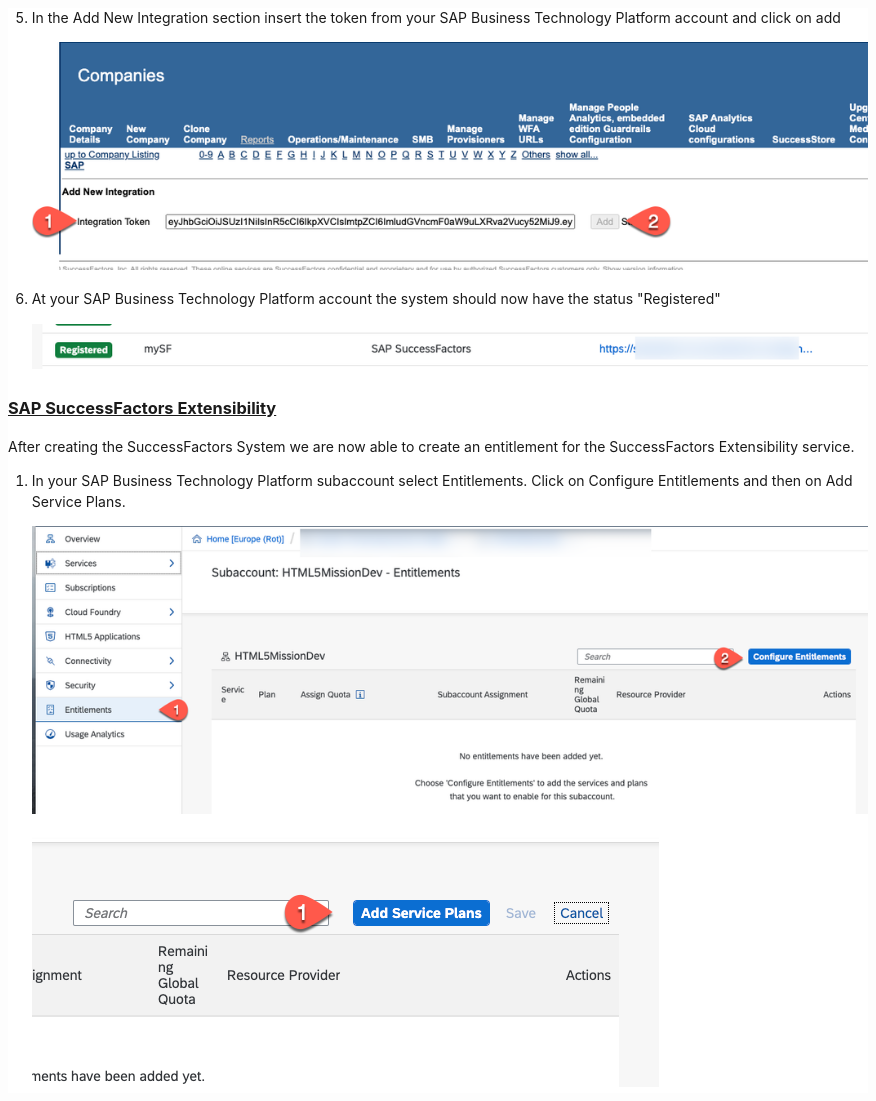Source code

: 5. In the Add New Integration section insert the token from your SAP Business Technology Platform account and click on add

   ![Register SF System](./images/sf-3.png)

6. At your SAP Business Technology Platform account the system should now have the status "Registered"

   ![Register SF System](./images/scp-4.png)

### <u>SAP SuccessFactors Extensibility</u>

After creating the SuccessFactors System we are now able to create an entitlement for the SuccessFactors Extensibility service.

1. In your SAP Business Technology Platform subaccount select Entitlements. Click on Configure Entitlements and then on Add Service Plans.

   ![Register SF System](./images/scp-5.png)
   ![Register SF System](./images/scp-6.png)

══════

**THE PROBLEM:**
Rewrite the source text of the entries above, changing every "SAP Business Technology Platform" to "SAP BTP" and leaving everything else unchanged. Leave out the pictures.

**RESULT OF THIS EXERCISE:**
Source code

: 5. In the Add New Integration section insert the token from your SAP BTP account and click on add

   ![Register SF System](./images/sf-3.png)

6. At your SAP BTP account the system should now have the status "Registered"

   ![Register SF System](./images/scp-4.png)

### <u>SAP SuccessFactors Extensibility</u>

After creating the SuccessFactors System we are now able to create an entitlement for the SuccessFactors Extensibility service.

1. In your SAP BTP subaccount select Entitlements. Click on Configure Entitlements and then on Add Service Plans.

   ![Register SF System](./images/scp-5.png)
   ![Register SF System](./images/scp-6.png)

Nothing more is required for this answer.